▶ _Task item_
Beginning with the first entry, restate the data word for word and leave out the images.

▶ _Data_
....................
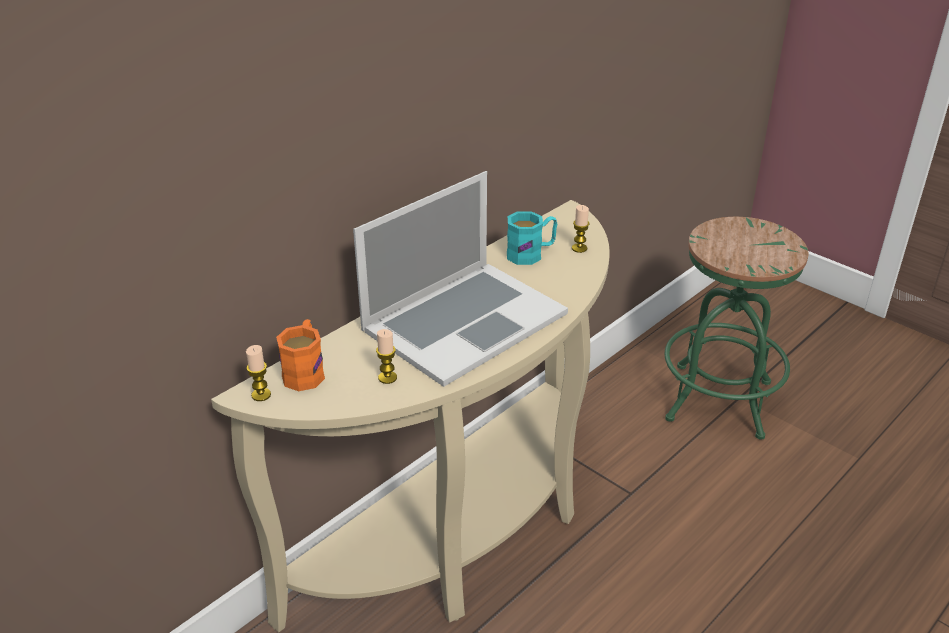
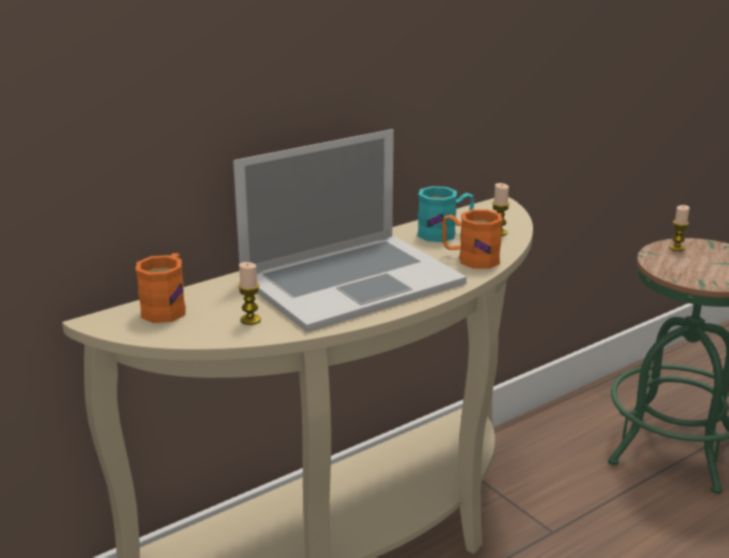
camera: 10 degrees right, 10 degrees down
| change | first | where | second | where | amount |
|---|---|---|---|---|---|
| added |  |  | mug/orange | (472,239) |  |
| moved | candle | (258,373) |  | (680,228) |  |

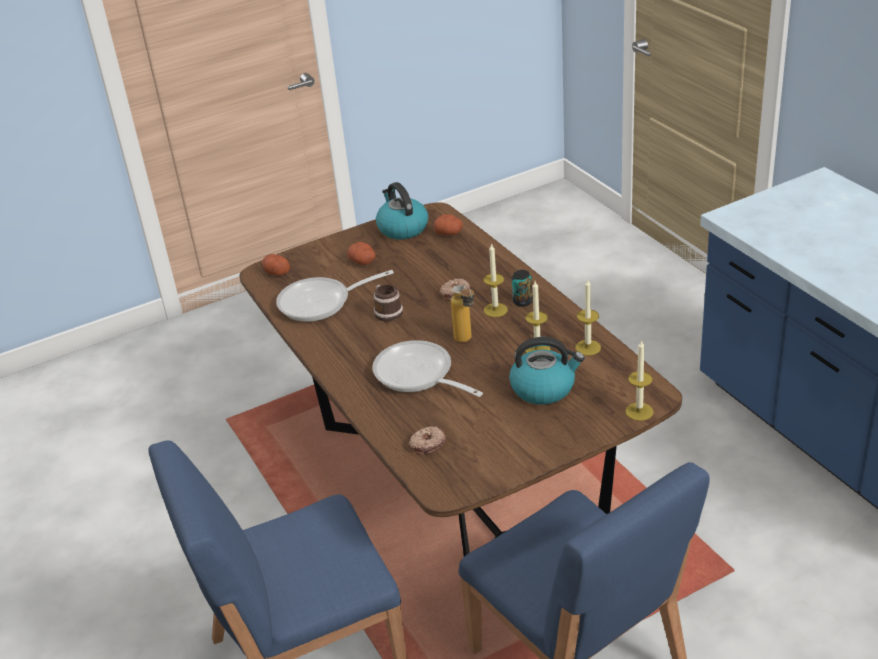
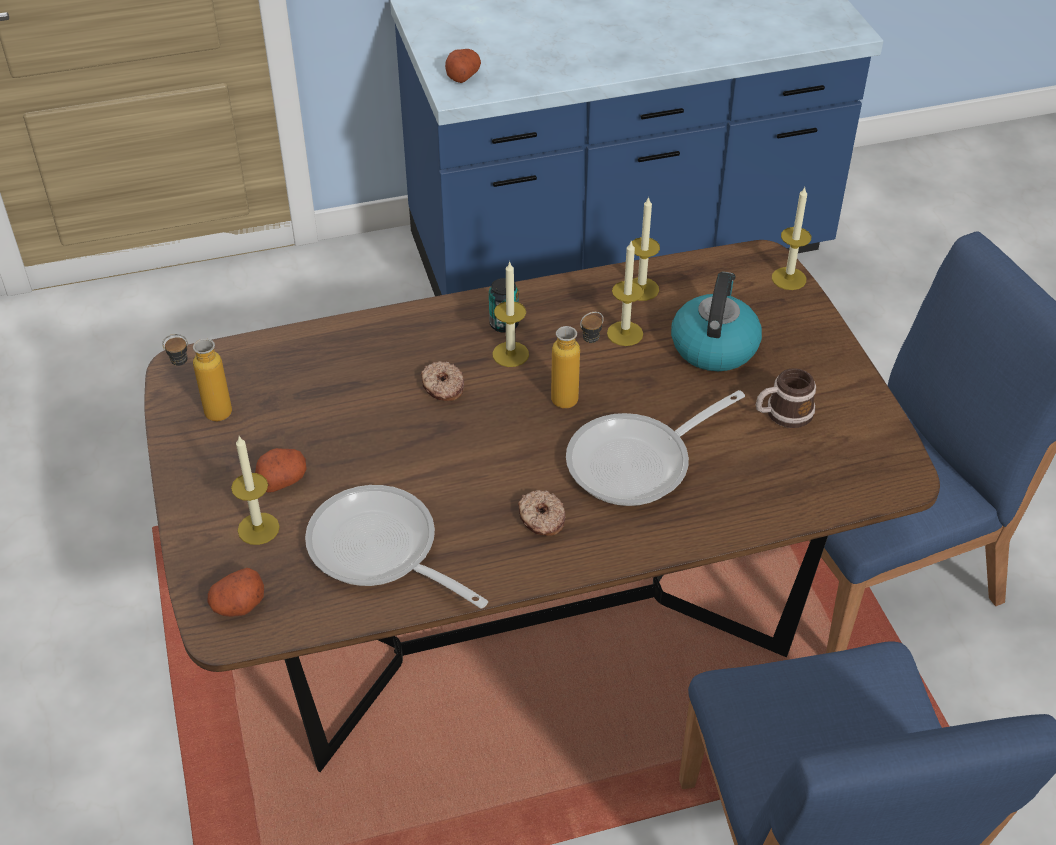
camera: 80 degrees left, 10 degrees up
| change | first | where | second | where | amount |
|---|---|---|---|---|---|
| added |  |  | candle | (255,490) |  |
| moved | mug | (388,303) |  | (786,398) |  |
| moved | donut | (427,440) |  | (541,513) |  |
| moved | potato | (448,224) |  | (463,66) |  |
| replaced | kettle | (402,210) | bottle | (197,377) |  |
| turned | frying pan | (335,296) |  | (396,547) | 135 degrees clockwise |

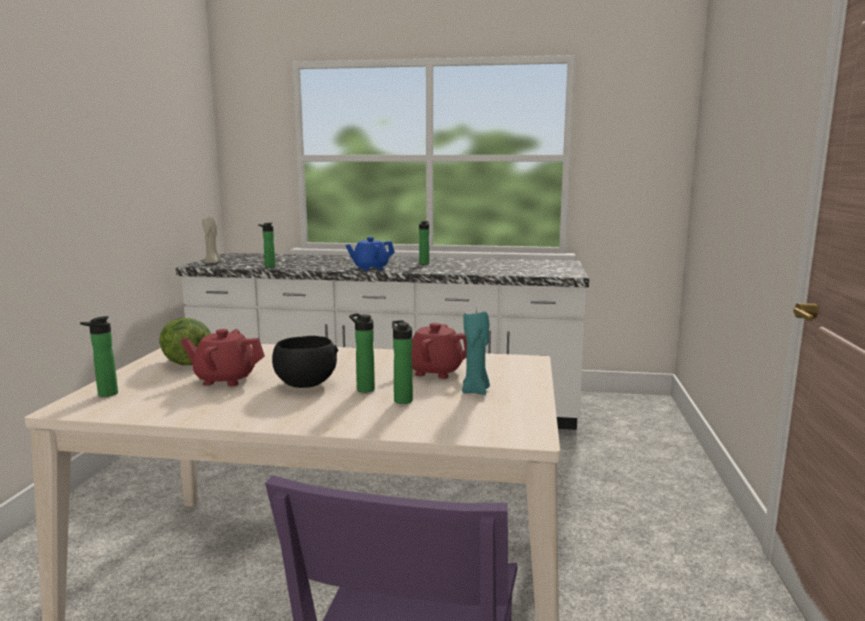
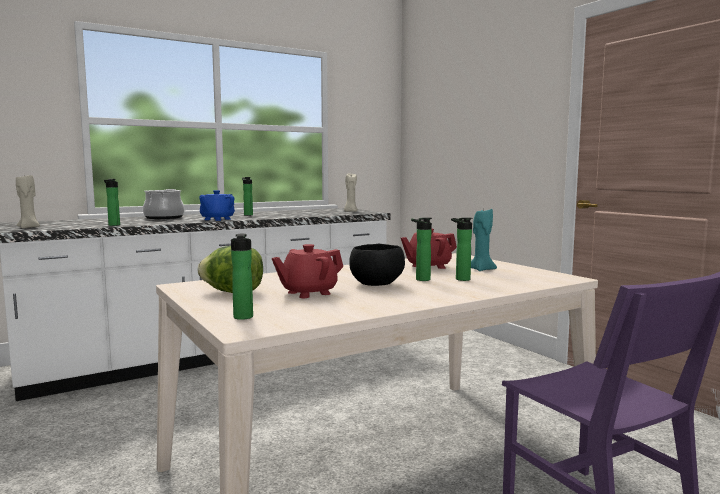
camera: 40 degrees left, 5 degrees down
| change | first | where | second | where | amount |
|---|---|---|---|---|---|
| added |  |  | cooking pot | (163,204) |  |
| added |  |  | candle/beige | (351,192) |  |

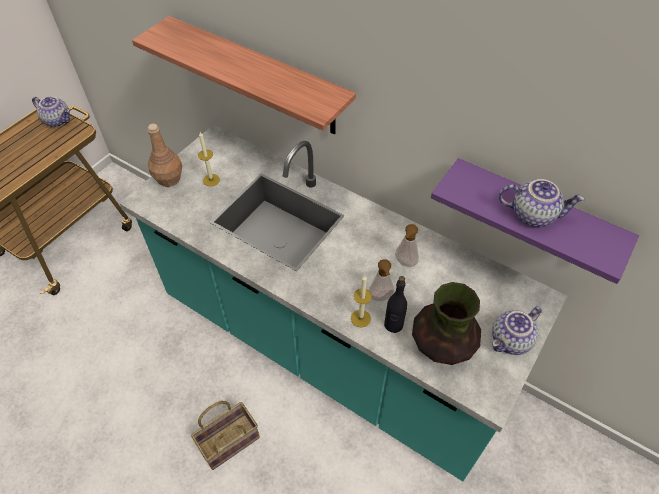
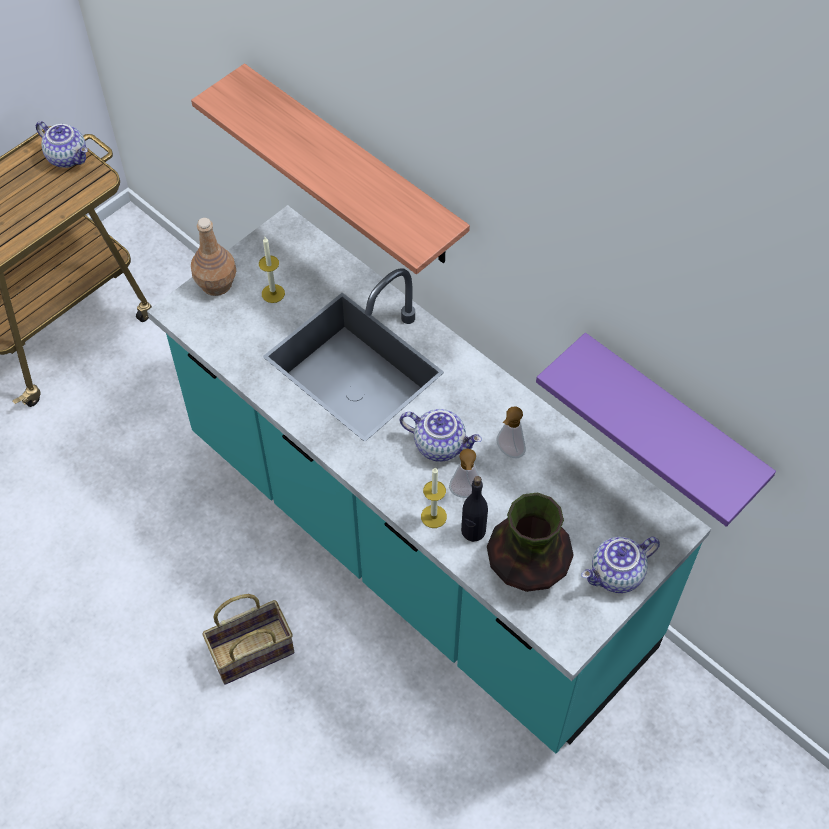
camera: 10 degrees right, 5 degrees up
| change | first | where | second | where | amount |
|---|---|---|---|---|---|
| moved | teapot | (542,203) |  | (441,435) |  |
....................
▶ _Output below_
camera: 10 degrees right, 10 degrees down
| change | first | where | second | where | amount |
|---|---|---|---|---|---|
| added |  |  | mug/orange | (472,239) |  |
| moved | candle | (258,373) |  | (680,228) |  |

camera: 80 degrees left, 10 degrees up
| change | first | where | second | where | amount |
|---|---|---|---|---|---|
| added |  |  | candle | (255,490) |  |
| moved | mug | (388,303) |  | (786,398) |  |
| moved | donut | (427,440) |  | (541,513) |  |
| moved | potato | (448,224) |  | (463,66) |  |
| replaced | kettle | (402,210) | bottle | (197,377) |  |
| turned | frying pan | (335,296) |  | (396,547) | 135 degrees clockwise |

camera: 40 degrees left, 5 degrees down
| change | first | where | second | where | amount |
|---|---|---|---|---|---|
| added |  |  | cooking pot | (163,204) |  |
| added |  |  | candle/beige | (351,192) |  |

camera: 10 degrees right, 5 degrees up
| change | first | where | second | where | amount |
|---|---|---|---|---|---|
| moved | teapot | (542,203) |  | (441,435) |  |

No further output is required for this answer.